By Paul Kvinta
Guatemala City has plenty of slums and sketchy areas, but you’d be hard-pressed to find a more challenging place to live than a neighborhood called Maria Teresa.
I’m receiving a tour of the community from Juanita Perez, a grandmother of four, who strides up and down the near-vertical walking paths here like a mountain goat. Me, not so much. “The government promised us 80 retaining walls,” she says, graciously stopping to give me a breather. “But they built only 15. As you can see, we need retaining walls.” Above and below us, shacks made of corrugated tin and rotting planks cling precariously to the deforested hillside, each sitting atop crumbling dirt. When the rainy season comes in May, mudslides will almost certainly send some of these homes crashing into the Naranja River below.
Juanita doesn’t dwell on such things. She’s the tough and determined president of Maria Teresa, and she’s simply providing me with the unvarnished facts. No time for pity parties. We continue walking, and she explains that many of the 250 families here arrived in 1995, as political refugees from the countryside. Guatemala’s brutal 36-year-old civil war hadn’t yet concluded, and the fighting displaced hundreds of thousands of people. Since their arrival, the residents here have worked together to improve things bit by bit. They now have electricity, and most of the walking paths have been paved. They’ve kept gangs and drugs out of the neighborhood. “We’re proud of what we’ve accomplished,” says Juanita.

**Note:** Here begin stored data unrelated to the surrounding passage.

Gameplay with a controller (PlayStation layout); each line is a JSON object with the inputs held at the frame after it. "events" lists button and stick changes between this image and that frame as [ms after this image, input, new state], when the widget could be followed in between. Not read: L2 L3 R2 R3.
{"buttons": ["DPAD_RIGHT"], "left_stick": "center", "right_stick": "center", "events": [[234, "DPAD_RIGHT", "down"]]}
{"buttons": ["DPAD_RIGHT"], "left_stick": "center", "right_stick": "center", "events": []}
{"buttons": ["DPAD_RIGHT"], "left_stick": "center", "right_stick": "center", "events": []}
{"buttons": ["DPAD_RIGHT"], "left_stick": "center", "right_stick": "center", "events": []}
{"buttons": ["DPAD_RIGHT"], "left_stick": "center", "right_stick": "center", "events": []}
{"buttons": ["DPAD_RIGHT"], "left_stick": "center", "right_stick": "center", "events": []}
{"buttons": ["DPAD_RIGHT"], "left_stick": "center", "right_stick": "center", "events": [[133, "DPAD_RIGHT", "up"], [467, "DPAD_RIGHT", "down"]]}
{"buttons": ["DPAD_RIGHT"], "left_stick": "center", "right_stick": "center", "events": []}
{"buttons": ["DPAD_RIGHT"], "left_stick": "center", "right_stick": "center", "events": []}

Still, for many people here, life remains decidedly bleak.
Juanita brings me to the home of Juana Najaro. Over time, the earth beneath Juana’s house has crumbled away, and now the far wall is suspended over nothing. Daylight shines where the wall should meet the dirt floor. Juana lives here with her four children, one of which, Jamie, seems unusually small for a seven-year-old. Juana cradles her to her chest. Jamie has a tumor the size of an eggplant protruding from in the middle of her back and thus cannot walk. The family has no money for doctors, especially not since Juana’s husband was murdered a year-and-a-half ago.

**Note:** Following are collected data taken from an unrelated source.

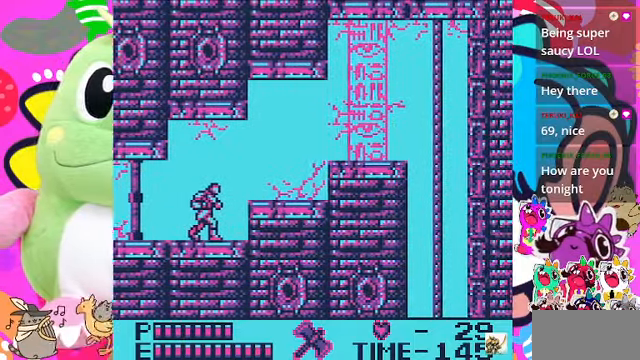
{"buttons": ["DPAD_RIGHT"], "left_stick": "center", "right_stick": "center", "events": []}
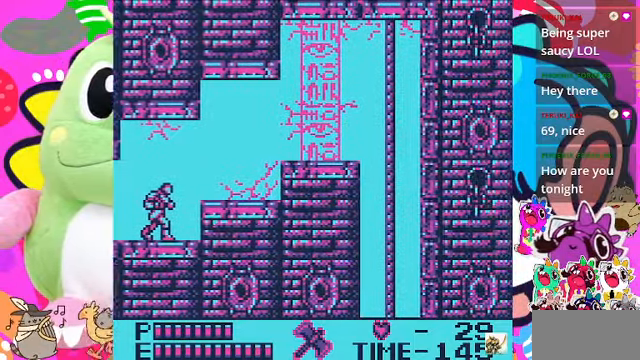
{"buttons": ["CROSS", "DPAD_RIGHT"], "left_stick": "center", "right_stick": "center", "events": [[433, "CROSS", "down"]]}
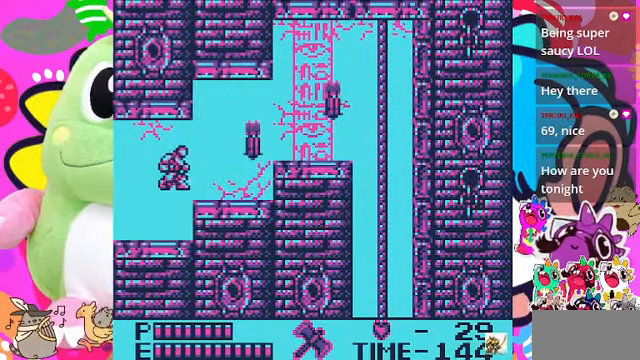
{"buttons": ["DPAD_RIGHT"], "left_stick": "center", "right_stick": "center", "events": [[67, "SQUARE", "down"], [100, "CROSS", "up"], [300, "SQUARE", "up"]]}
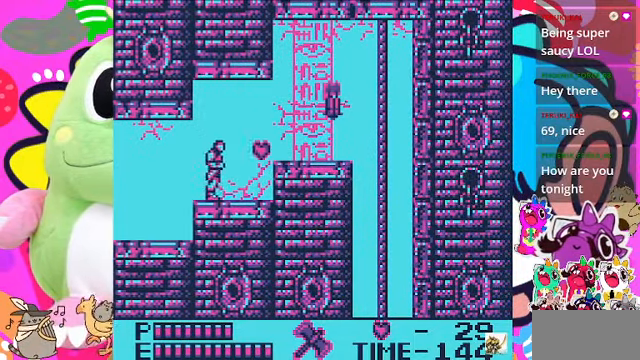
{"buttons": ["CROSS", "SQUARE", "DPAD_RIGHT"], "left_stick": "center", "right_stick": "center", "events": [[433, "CROSS", "down"], [467, "SQUARE", "down"]]}
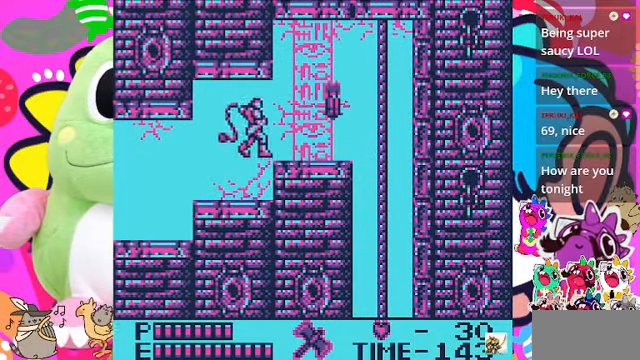
{"buttons": ["DPAD_RIGHT"], "left_stick": "center", "right_stick": "center", "events": [[33, "CROSS", "up"], [133, "SQUARE", "up"]]}
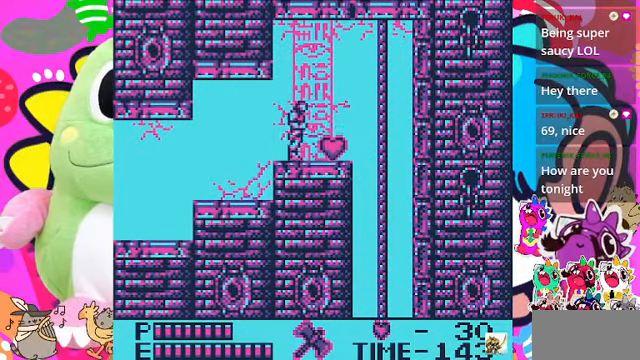
{"buttons": ["DPAD_RIGHT"], "left_stick": "center", "right_stick": "center", "events": []}
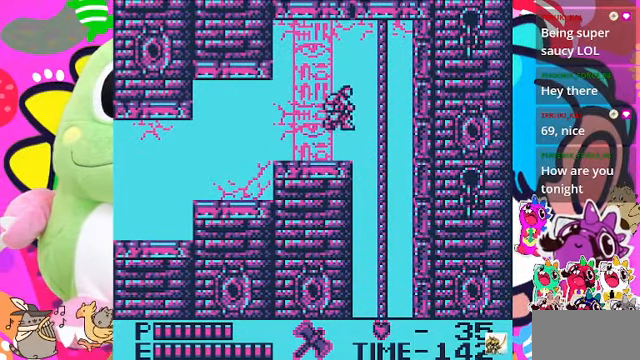
{"buttons": ["DPAD_DOWN"], "left_stick": "center", "right_stick": "center", "events": [[33, "CROSS", "down"], [400, "CROSS", "up"], [500, "DPAD_DOWN", "down"], [500, "DPAD_RIGHT", "up"]]}
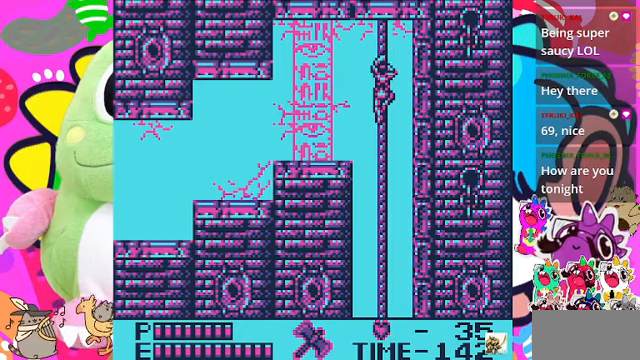
{"buttons": ["CROSS", "DPAD_DOWN"], "left_stick": "center", "right_stick": "center", "events": [[33, "CROSS", "down"]]}
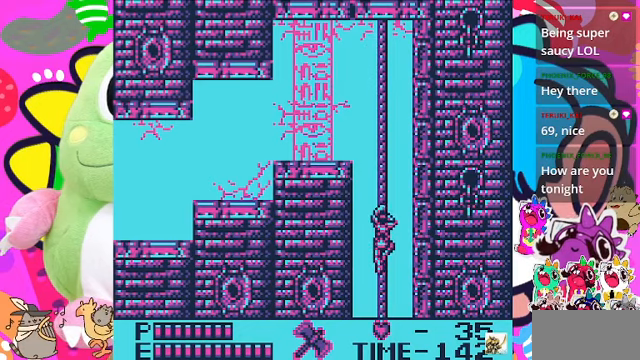
{"buttons": ["CROSS", "DPAD_DOWN"], "left_stick": "center", "right_stick": "center", "events": []}
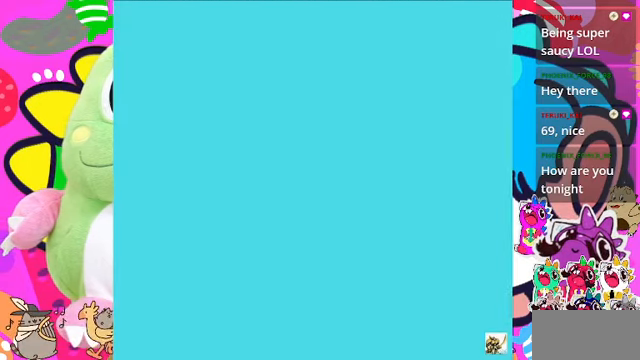
{"buttons": [], "left_stick": "center", "right_stick": "center", "events": [[33, "CROSS", "up"], [33, "DPAD_DOWN", "up"]]}
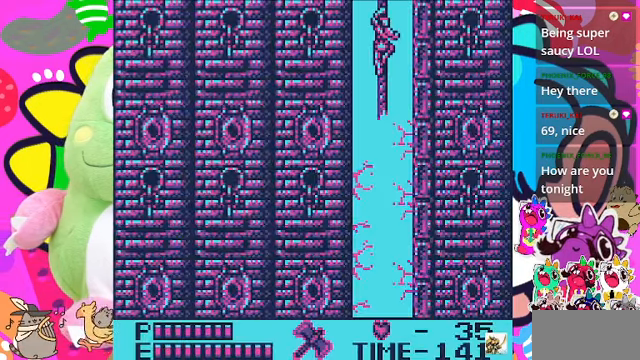
{"buttons": [], "left_stick": "center", "right_stick": "center", "events": []}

Juanita introduces me to other folks. I meet a five-year-old boy who is deaf. I meet a four-year-old girl who suffered severe burns across her back recently when her family’s kitchen stove exploded. Finally, Juanita brings me down to the river, which is black and foamy with who-knows-what kind contaminants. There’s a gurgling spring next to the river that does provide the community with some clean water, but when the river rises during the rainy season, filthy water inundates the spring and renders it inaccessible.
Forever Changed International (FCI) has been helping this neighborhood since January.
We’ve distributed clothing to residents, and we’re providing medicine to the young burn victim, Sandy Lucero. Last week, FCI’s pediatrician, Dr. Francisco Castro, began examining Jamie Najaro and hopes to conduct surgery to remove her tumor soon. In the coming months we plan to build retaining walls and reinforce homes.
We also throw the occasional piñata party. At the end of my tour, as several dozen kids take whacks at a giant, candy-filled Tigger the Tiger, Juanita thanks FCI staffers Able Garcia and Desi Stephens. “God has sent you here,” she says. “We know that for you these are small things. But for us they are huge.”